• _TASK DESCRIPTION_:
Pictures are to be left out; every line from the one that holds "AUGUST 1ST, 2016" to the end of the data is to be retyped exactly.

Dataset excerpts:
....

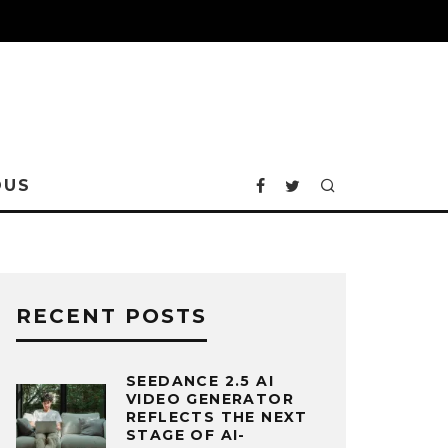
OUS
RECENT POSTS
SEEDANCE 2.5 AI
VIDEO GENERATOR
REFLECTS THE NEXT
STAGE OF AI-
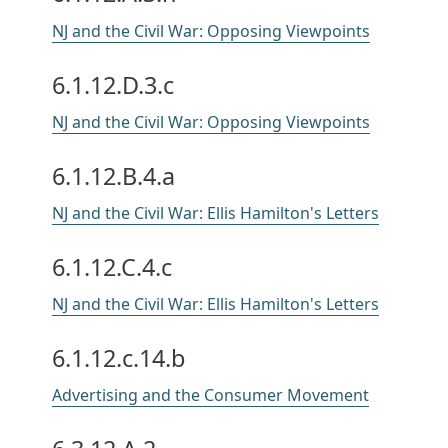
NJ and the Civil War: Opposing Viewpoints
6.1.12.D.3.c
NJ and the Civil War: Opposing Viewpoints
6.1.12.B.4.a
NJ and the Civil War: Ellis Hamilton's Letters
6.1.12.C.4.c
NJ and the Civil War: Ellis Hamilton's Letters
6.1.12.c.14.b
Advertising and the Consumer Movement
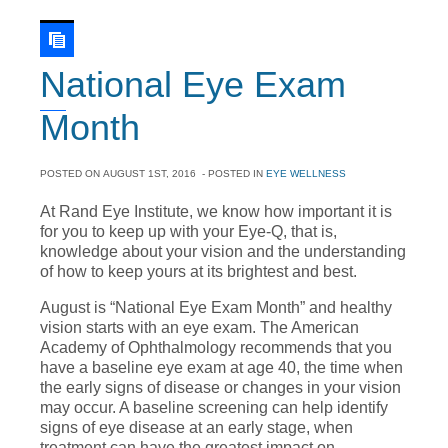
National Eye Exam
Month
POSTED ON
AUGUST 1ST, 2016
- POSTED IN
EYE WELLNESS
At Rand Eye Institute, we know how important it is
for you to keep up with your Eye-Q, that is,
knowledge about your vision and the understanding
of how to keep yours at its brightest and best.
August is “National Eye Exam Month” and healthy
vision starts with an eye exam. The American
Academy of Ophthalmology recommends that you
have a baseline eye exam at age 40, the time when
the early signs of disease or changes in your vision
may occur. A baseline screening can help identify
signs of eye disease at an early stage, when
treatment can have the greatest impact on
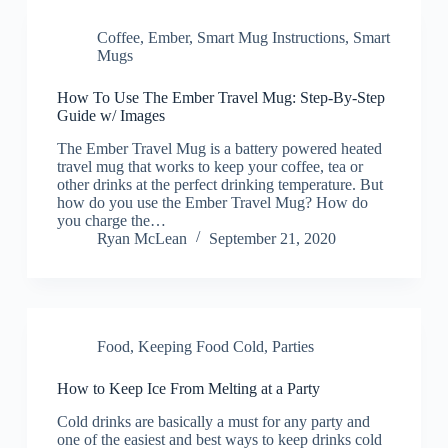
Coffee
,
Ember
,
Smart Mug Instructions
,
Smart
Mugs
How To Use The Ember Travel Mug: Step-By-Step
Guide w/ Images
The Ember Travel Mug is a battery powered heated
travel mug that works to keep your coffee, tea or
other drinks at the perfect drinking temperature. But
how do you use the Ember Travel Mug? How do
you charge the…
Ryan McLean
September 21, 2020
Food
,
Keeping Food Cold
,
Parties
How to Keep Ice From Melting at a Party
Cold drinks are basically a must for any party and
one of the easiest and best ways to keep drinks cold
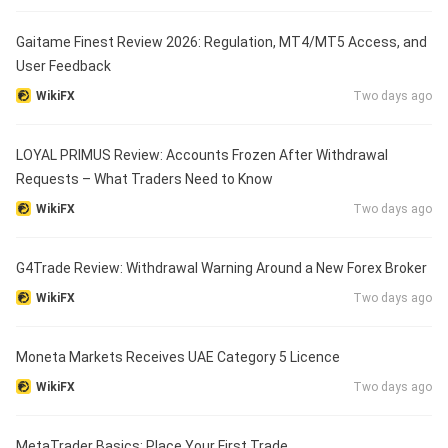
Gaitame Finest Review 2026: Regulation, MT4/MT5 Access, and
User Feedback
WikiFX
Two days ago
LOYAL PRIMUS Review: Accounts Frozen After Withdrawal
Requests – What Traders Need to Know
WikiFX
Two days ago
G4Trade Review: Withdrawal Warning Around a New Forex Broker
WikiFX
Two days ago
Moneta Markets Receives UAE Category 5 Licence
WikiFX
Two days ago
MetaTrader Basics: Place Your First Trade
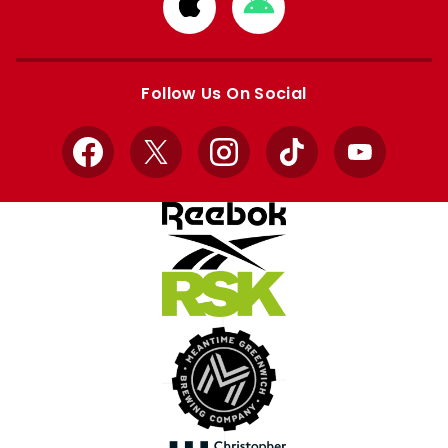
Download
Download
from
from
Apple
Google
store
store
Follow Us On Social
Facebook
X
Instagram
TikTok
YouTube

....

• _RESPONSE TO THIS EXERCISE_:
AUGUST 1ST, 2016
- POSTED IN
EYE WELLNESS
At Rand Eye Institute, we know how important it is
for you to keep up with your Eye-Q, that is,
knowledge about your vision and the understanding
of how to keep yours at its brightest and best.
August is “National Eye Exam Month” and healthy
vision starts with an eye exam. The American
Academy of Ophthalmology recommends that you
have a baseline eye exam at age 40, the time when
the early signs of disease or changes in your vision
may occur. A baseline screening can help identify
signs of eye disease at an early stage, when
treatment can have the greatest impact on
Coffee
,
Ember
,
Smart Mug Instructions
,
Smart
Mugs
How To Use The Ember Travel Mug: Step-By-Step
Guide w/ Images
The Ember Travel Mug is a battery powered heated
travel mug that works to keep your coffee, tea or
other drinks at the perfect drinking temperature. But
how do you use the Ember Travel Mug? How do
you charge the…
Ryan McLean
September 21, 2020
Food
,
Keeping Food Cold
,
Parties
How to Keep Ice From Melting at a Party
Cold drinks are basically a must for any party and
one of the easiest and best ways to keep drinks cold
Gaitame Finest Review 2026: Regulation, MT4/MT5 Access, and
User Feedback
WikiFX
Two days ago
LOYAL PRIMUS Review: Accounts Frozen After Withdrawal
Requests – What Traders Need to Know
WikiFX
Two days ago
G4Trade Review: Withdrawal Warning Around a New Forex Broker
WikiFX
Two days ago
Moneta Markets Receives UAE Category 5 Licence
WikiFX
Two days ago
MetaTrader Basics: Place Your First Trade
Download
Download
from
from
Apple
Google
store
store
Follow Us On Social
Facebook
X
Instagram
TikTok
YouTube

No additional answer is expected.